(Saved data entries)
::::::

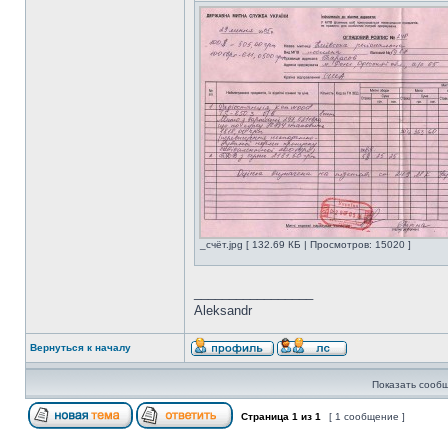
_счёт.jpg [ 132.69 КБ | Просмотров: 15020 ]
_________________
Aleksandr
Вернуться к началу
Показать сообщ
Страница
1
из
1
[ 1 сообщение ]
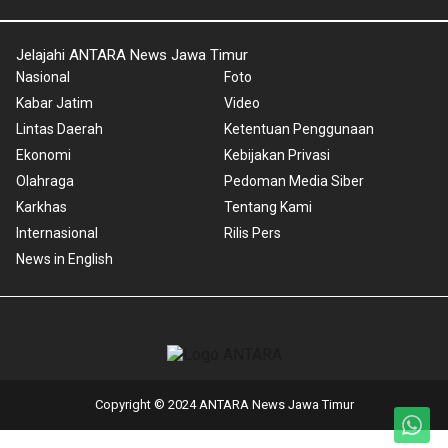
Jelajahi ANTARA News Jawa Timur
Nasional
Foto
Kabar Jatim
Video
Lintas Daerah
Ketentuan Penggunaan
Ekonomi
Kebijakan Privasi
Olahraga
Pedoman Media Siber
Karkhas
Tentang Kami
Internasional
Rilis Pers
News in English
Copyright © 2024 ANTARA News Jawa Timur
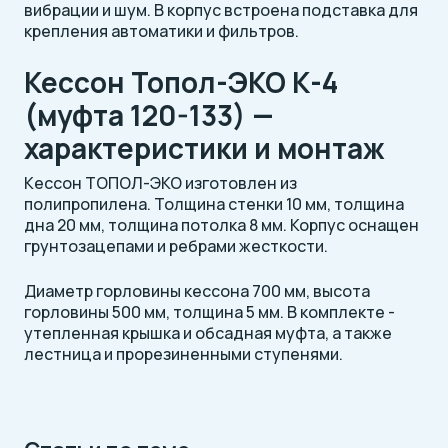
вибрации и шум. В корпус встроена подставка для
крепления автоматики и фильтров.
Кессон Топол-ЭКО К-4
(муфта 120-133) —
характеристики и монтаж
Кессон ТОПОЛ-ЭКО изготовлен из
полипропилена. Толщина стенки 10 мм, толщина
дна 20 мм, толщина потолка 8 мм. Корпус оснащен
грунтозацепами и ребрами жесткости.
Диаметр горловины кессона 700 мм, высота
горловины 500 мм, толщина 5 мм. В комплекте -
утепленная крышка и обсадная муфта, а также
лестница и прорезиненными ступенями.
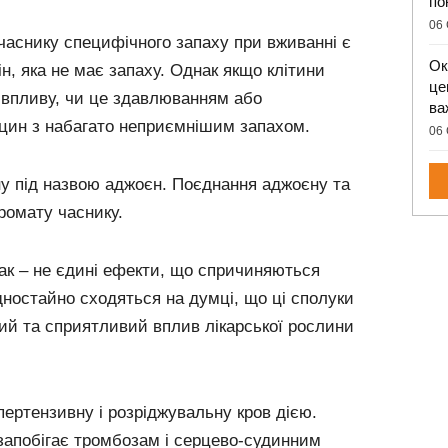
по
06 
аснику специфічного запаху при вживанні є
Ок
н, яка не має запаху. Однак якщо клітини
це
 впливу, чи це здавлюванням або
ва
іцин з набагато неприємнішим запахом.
06 
ну під назвою аджоєн. Поєднання аджоєну та
ромату часнику.
ак – не єдині ефекти, що спричиняються
дностайно сходяться на думці, що ці сполуки
ний та сприятливий вплив лікарської рослини
пертензивну і розріджувальну кров дією.
запобігає тромбозам і серцево-судинним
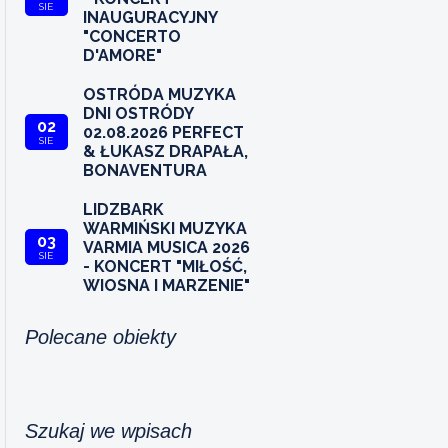
SIE
INAUGURACYJNY
"CONCERTO
D'AMORE"
OSTRÓDA MUZYKA
DNI OSTRÓDY
02
02.08.2026 PERFECT
SIE
& ŁUKASZ DRAPAŁA,
BONAVENTURA
LIDZBARK
WARMIŃSKI MUZYKA
03
VARMIA MUSICA 2026
SIE
- KONCERT "MIŁOŚĆ,
WIOSNA I MARZENIE"
Polecane obiekty
Szukaj we wpisach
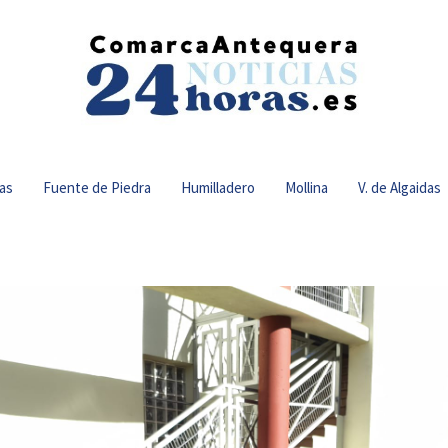
as
Fuente de Piedra
Humilladero
Mollina
V. de Algaidas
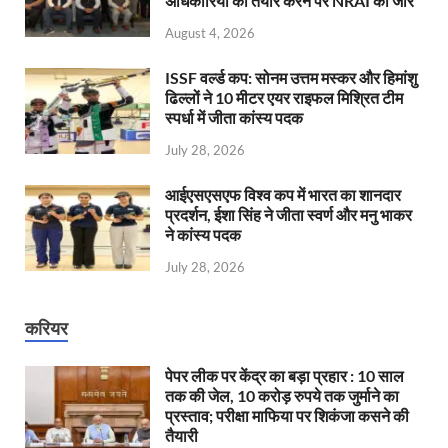
अधिकारियों को तैयार करने पर NRAI का जोर
August 4, 2026
ISSF वर्ल्ड कप: सोनम उत्तम मस्कर और हिमांशु
ढिल्लों ने 10 मीटर एयर राइफल मिश्रित टीम
स्पर्धा में जीता कांस्य पदक
July 28, 2026
आईएसएसएफ विश्व कप में भारत का शानदार
प्रदर्शन, ईशा सिंह ने जीता स्वर्ण और मनु भाकर
ने कांस्य पदक
July 28, 2026
करियर
पेपर लीक पर केंद्र का बड़ा प्रहार : 10 साल
तक की जेल, 10 करोड़ रुपये तक जुर्माने का
प्रस्ताव; परीक्षा माफिया पर शिकंजा कसने की
तैयारी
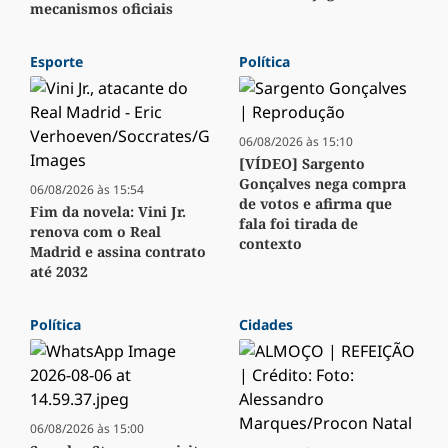
mecanismos oficiais
Esporte
Política
06/08/2026 às 15:10
[VÍDEO] Sargento
Gonçalves nega compra
06/08/2026 às 15:54
de votos e afirma que
Fim da novela: Vini Jr.
fala foi tirada de
renova com o Real
contexto
Madrid e assina contrato
até 2032
Política
Cidades
06/08/2026 às 15:00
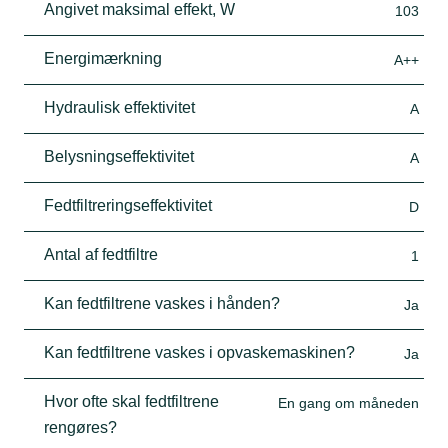
Angivet maksimal effekt, W
103
Energimærkning
A++
Hydraulisk effektivitet
A
Belysningseffektivitet
A
Fedtfiltreringseffektivitet
D
Antal af fedtfiltre
1
Kan fedtfiltrene vaskes i hånden?
Ja
Kan fedtfiltrene vaskes i opvaskemaskinen?
Ja
Hvor ofte skal fedtfiltrene
En gang om måneden
rengøres?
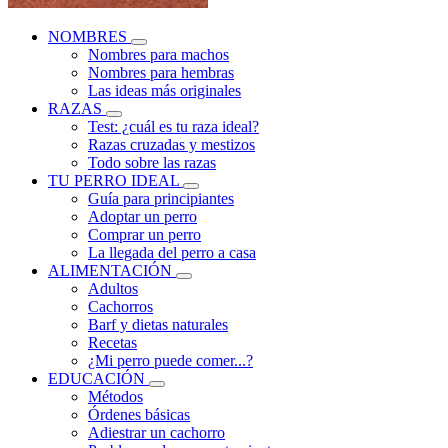
NOMBRES
Nombres para machos
Nombres para hembras
Las ideas más originales
RAZAS
Test: ¿cuál es tu raza ideal?
Razas cruzadas y mestizos
Todo sobre las razas
TU PERRO IDEAL
Guía para principiantes
Adoptar un perro
Comprar un perro
La llegada del perro a casa
ALIMENTACIÓN
Adultos
Cachorros
Barf y dietas naturales
Recetas
¿Mi perro puede comer...?
EDUCACIÓN
Métodos
Órdenes básicas
Adiestrar un cachorro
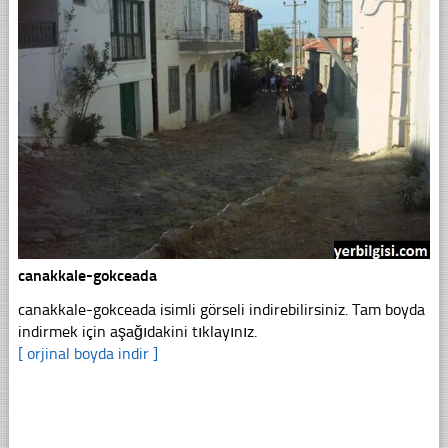
canakkale-gokceada
canakkale-gokceada isimli görseli indirebilirsiniz. Tam boyda
indirmek için aşağıdakini tıklayınız.
[ orjinal boyda indir ]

::::::

- **Action item**
Each entry shown above must be quoted exactly, with its pictures left out.

- **Finished exercise**
_счёт.jpg [ 132.69 КБ | Просмотров: 15020 ]
_________________
Aleksandr
Вернуться к началу
Показать сообщ
Страница
1
из
1
[ 1 сообщение ]
Jelajahi ANTARA News Jawa Timur
Nasional
Foto
Kabar Jatim
Video
Lintas Daerah
Ketentuan Penggunaan
Ekonomi
Kebijakan Privasi
Olahraga
Pedoman Media Siber
Karkhas
Tentang Kami
Internasional
Rilis Pers
News in English
Copyright © 2024 ANTARA News Jawa Timur
вибрации и шум. В корпус встроена подставка для
крепления автоматики и фильтров.
Кессон Топол-ЭКО К-4
(муфта 120-133) —
характеристики и монтаж
Кессон ТОПОЛ-ЭКО изготовлен из
полипропилена. Толщина стенки 10 мм, толщина
дна 20 мм, толщина потолка 8 мм. Корпус оснащен
грунтозацепами и ребрами жесткости.
Диаметр горловины кессона 700 мм, высота
горловины 500 мм, толщина 5 мм. В комплекте -
утепленная крышка и обсадная муфта, а также
лестница и прорезиненными ступенями.
по
06 
аснику специфічного запаху при вживанні є
Ок
н, яка не має запаху. Однак якщо клітини
це
 впливу, чи це здавлюванням або
ва
іцин з набагато неприємнішим запахом.
06 
ну під назвою аджоєн. Поєднання аджоєну та
ромату часнику.
ак – не єдині ефекти, що спричиняються
дностайно сходяться на думці, що ці сполуки
ний та сприятливий вплив лікарської рослини
пертензивну і розріджувальну кров дією.
запобігає тромбозам і серцево-судинним
SIE
INAUGURACYJNY
"CONCERTO
D'AMORE"
OSTRÓDA MUZYKA
DNI OSTRÓDY
02
02.08.2026 PERFECT
SIE
& ŁUKASZ DRAPAŁA,
BONAVENTURA
LIDZBARK
WARMIŃSKI MUZYKA
03
VARMIA MUSICA 2026
SIE
- KONCERT "MIŁOŚĆ,
WIOSNA I MARZENIE"
Polecane obiekty
Szukaj we wpisach
as
Fuente de Piedra
Humilladero
Mollina
V. de Algaidas
अधिकारियों को तैयार करने पर NRAI का जोर
August 4, 2026
ISSF वर्ल्ड कप: सोनम उत्तम मस्कर और हिमांशु
ढिल्लों ने 10 मीटर एयर राइफल मिश्रित टीम
स्पर्धा में जीता कांस्य पदक
July 28, 2026
आईएसएसएफ विश्व कप में भारत का शानदार
प्रदर्शन, ईशा सिंह ने जीता स्वर्ण और मनु भाकर
ने कांस्य पदक
July 28, 2026
करियर
पेपर लीक पर केंद्र का बड़ा प्रहार : 10 साल
तक की जेल, 10 करोड़ रुपये तक जुर्माने का
प्रस्ताव; परीक्षा माफिया पर शिकंजा कसने की
तैयारी
mecanismos oficiais
Esporte
Política
06/08/2026 às 15:10
[VÍDEO] Sargento
Gonçalves nega compra
06/08/2026 às 15:54
de votos e afirma que
Fim da novela: Vini Jr.
fala foi tirada de
renova com o Real
contexto
Madrid e assina contrato
até 2032
Política
Cidades
06/08/2026 às 15:00
Angivet maksimal effekt, W
103
Energimærkning
A++
Hydraulisk effektivitet
A
Belysningseffektivitet
A
Fedtfiltreringseffektivitet
D
Antal af fedtfiltre
1
Kan fedtfiltrene vaskes i hånden?
Ja
Kan fedtfiltrene vaskes i opvaskemaskinen?
Ja
Hvor ofte skal fedtfiltrene
En gang om måneden
rengøres?
NOMBRES
Nombres para machos
Nombres para hembras
Las ideas más originales
RAZAS
Test: ¿cuál es tu raza ideal?
Razas cruzadas y mestizos
Todo sobre las razas
TU PERRO IDEAL
Guía para principiantes
Adoptar un perro
Comprar un perro
La llegada del perro a casa
ALIMENTACIÓN
Adultos
Cachorros
Barf y dietas naturales
Recetas
¿Mi perro puede comer...?
EDUCACIÓN
Métodos
Órdenes básicas
Adiestrar un cachorro
canakkale-gokceada
canakkale-gokceada isimli görseli indirebilirsiniz. Tam boyda
indirmek için aşağıdakini tıklayınız.
[ orjinal boyda indir ]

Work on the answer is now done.